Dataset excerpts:

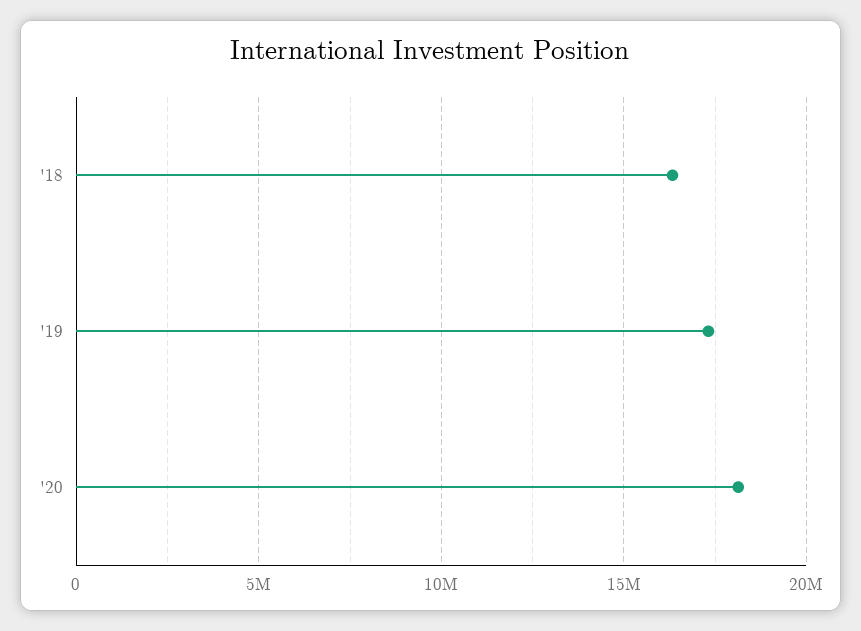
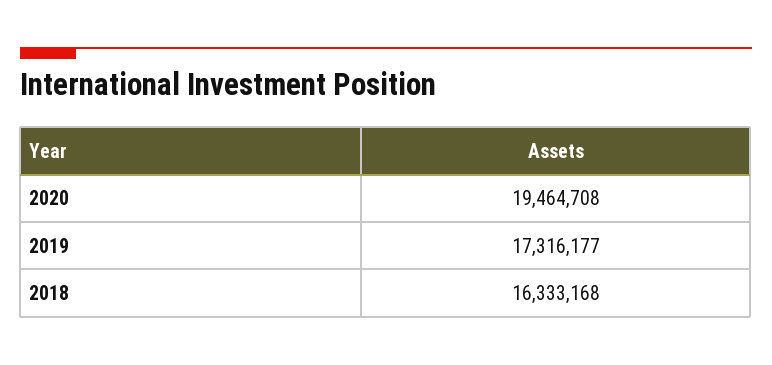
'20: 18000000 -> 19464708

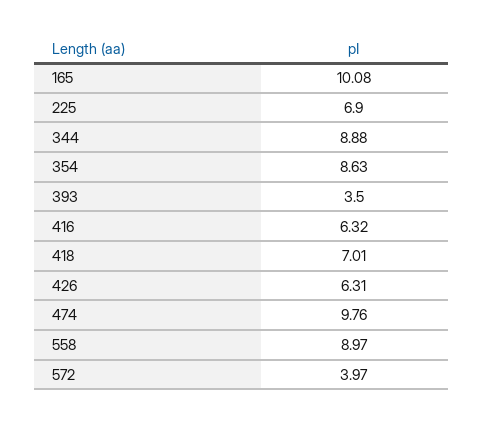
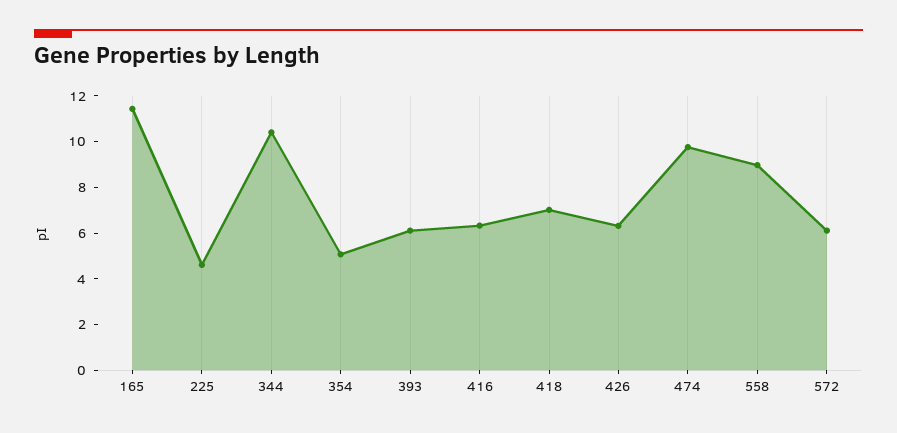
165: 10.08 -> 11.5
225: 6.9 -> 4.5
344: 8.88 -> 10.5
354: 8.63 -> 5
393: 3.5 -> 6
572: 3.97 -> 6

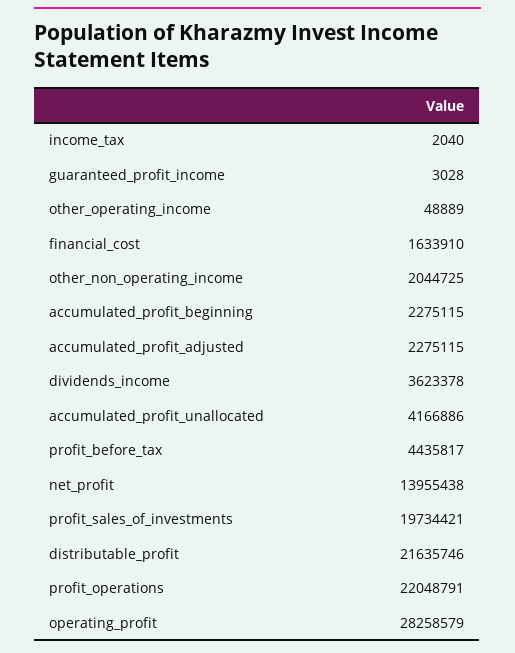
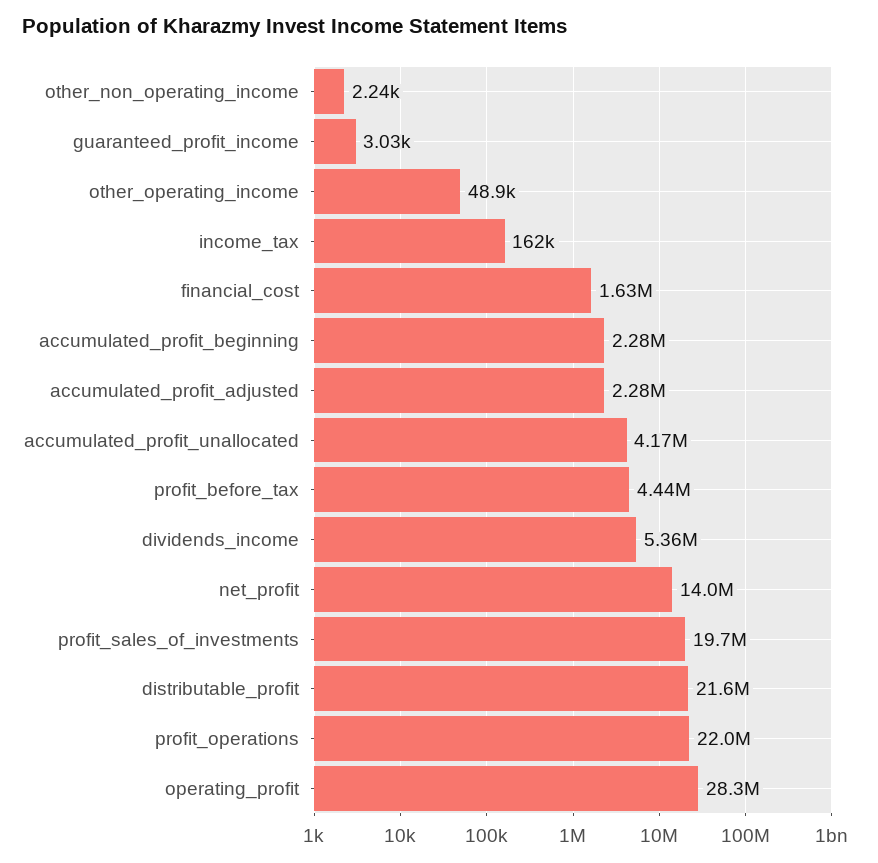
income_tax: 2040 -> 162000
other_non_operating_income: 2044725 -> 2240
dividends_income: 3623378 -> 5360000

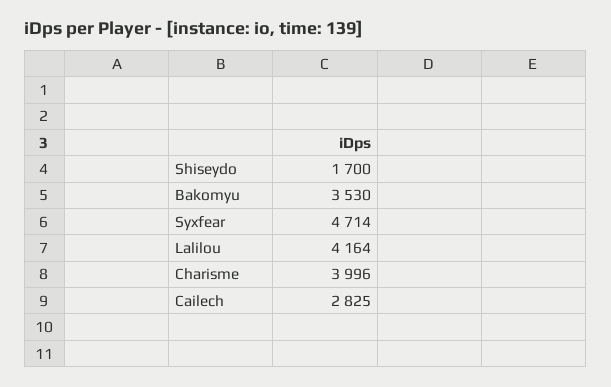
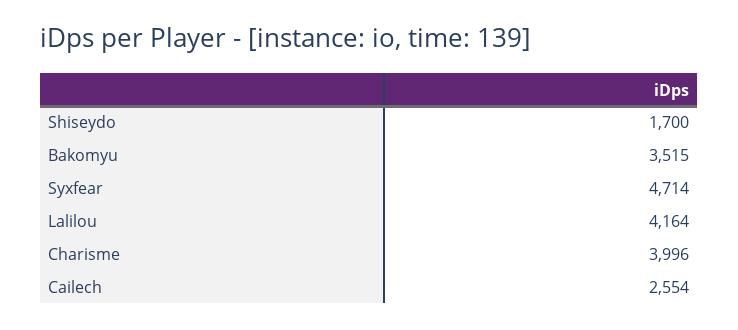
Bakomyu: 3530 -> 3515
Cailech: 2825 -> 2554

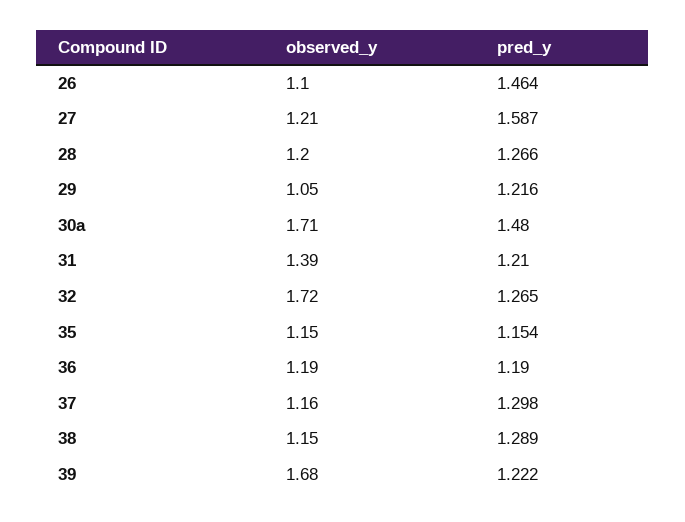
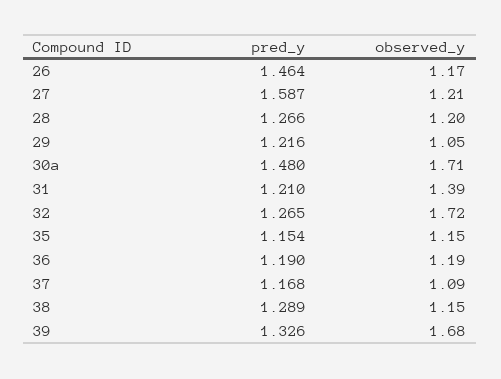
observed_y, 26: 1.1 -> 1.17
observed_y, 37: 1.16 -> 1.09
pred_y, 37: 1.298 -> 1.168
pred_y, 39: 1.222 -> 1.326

WHAT IS REQUIRED
Pictures aside, reproduce all of the data exactly.

FINISHED EXERCISE
'20: 18000000 -> 19464708

165: 10.08 -> 11.5
225: 6.9 -> 4.5
344: 8.88 -> 10.5
354: 8.63 -> 5
393: 3.5 -> 6
572: 3.97 -> 6

income_tax: 2040 -> 162000
other_non_operating_income: 2044725 -> 2240
dividends_income: 3623378 -> 5360000

Bakomyu: 3530 -> 3515
Cailech: 2825 -> 2554

observed_y, 26: 1.1 -> 1.17
observed_y, 37: 1.16 -> 1.09
pred_y, 37: 1.298 -> 1.168
pred_y, 39: 1.222 -> 1.326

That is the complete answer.